What Goldstein calls “a good manufacturing method” is now ubiquitous among the likes of AB-InBev – which owns both Stella and American Budweiser – Carlsberg, Coors and Heineken. All the beers have a 21-day production cycle, from mashing the grain, boiling with hops, fermentation and packaging. It’s a system that flies in the face of the very meaning of “lager” – storage.

A true lager beer is stored, aged and conditioned for several months. But that is anathema to the accountants that run the global brewers. Their main aim in life is pushing beer out as fast as possible in order to maximise sales.

In sharp contrast, Budvar is aged for 90 days. It’s possible to tour the lager cellars at the brewery and taste the beer at one, two and three months to see how it develops over that long period, ending with a rich malt and vanilla aroma and palate with a delicate underpinning Czech Saaz hops.

The “experts” are blithely unaware of the crucial difference between mass produced global near-lagers and those from genuine, traditional breweries. And the narrow choice of beers in the tasting is curious.
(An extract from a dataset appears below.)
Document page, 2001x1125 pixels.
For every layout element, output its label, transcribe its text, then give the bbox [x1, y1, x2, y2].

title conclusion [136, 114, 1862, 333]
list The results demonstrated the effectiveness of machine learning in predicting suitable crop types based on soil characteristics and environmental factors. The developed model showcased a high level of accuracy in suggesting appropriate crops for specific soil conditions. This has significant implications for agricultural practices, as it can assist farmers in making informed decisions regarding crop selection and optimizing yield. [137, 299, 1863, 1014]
Why did they not include the other great Czech beer, Pilsner Urquell? The name, after all, does mean “Original Pilsner”, the first golden lager ever brewed. It’s a radically different beer to Budvar and emphasises the range of beer styles available in the Czech Republic.

While Budvar has a soft, creamy quality and is not aggressively hopped, Pilsner Urquell has a far greater hop character. With around 44 units of bitterness – twice as many as Budvar’s – it’s one of the bitterest lager beers available and its absence from the Stockholm tasting is bizarre.
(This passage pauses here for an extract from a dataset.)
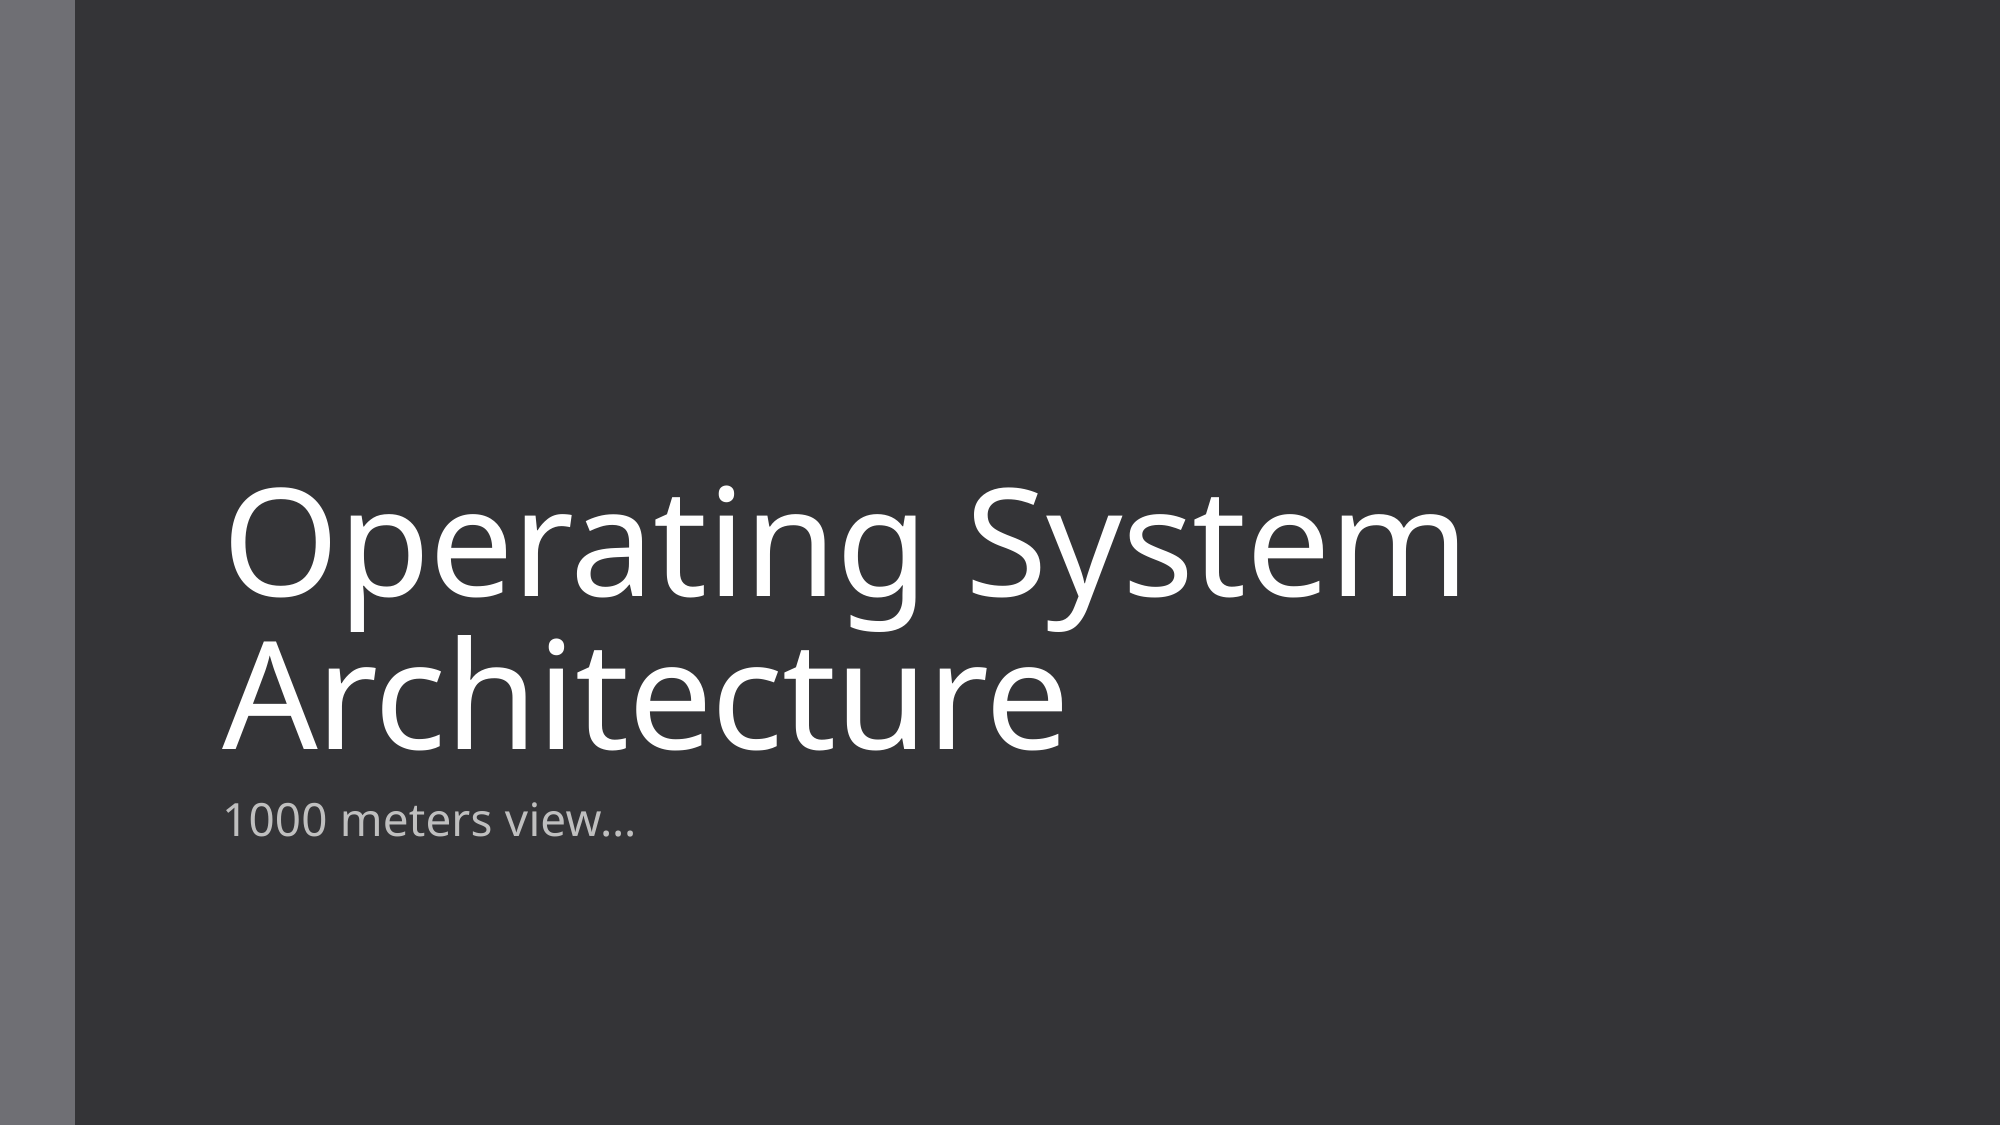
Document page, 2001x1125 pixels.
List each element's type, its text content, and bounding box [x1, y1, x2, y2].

subtitle 1000 meters view… [206, 787, 1752, 1065]
title Operating System Architecture [206, 124, 1752, 787]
But everything about the event is bizarre. Not only do lager beers not all taste the same but the sales of global brands are in sharp decline in their traditional western markets and are being challenged by new-wave lager beers from smaller craft breweries. In Britain, for example, Freedom Lager from Staffordshire has recorded remarkable growth in recent years while the WEST Bavarian beer hall and brewery in Glasgow is so successful that it’s planning a similar outlet in Edinburgh.

And how do the Stockholm people possibly explain the absence of some of the great German lager beers? There are enormous variations in character between the assertively bitter beers of the north – Jever Pilsener in particular – and the softer beers from Munich and Bavaria.

If anyone thinks all lagers taste the same, they should make a tour of the Czech Republic and Germany and revise their opinions.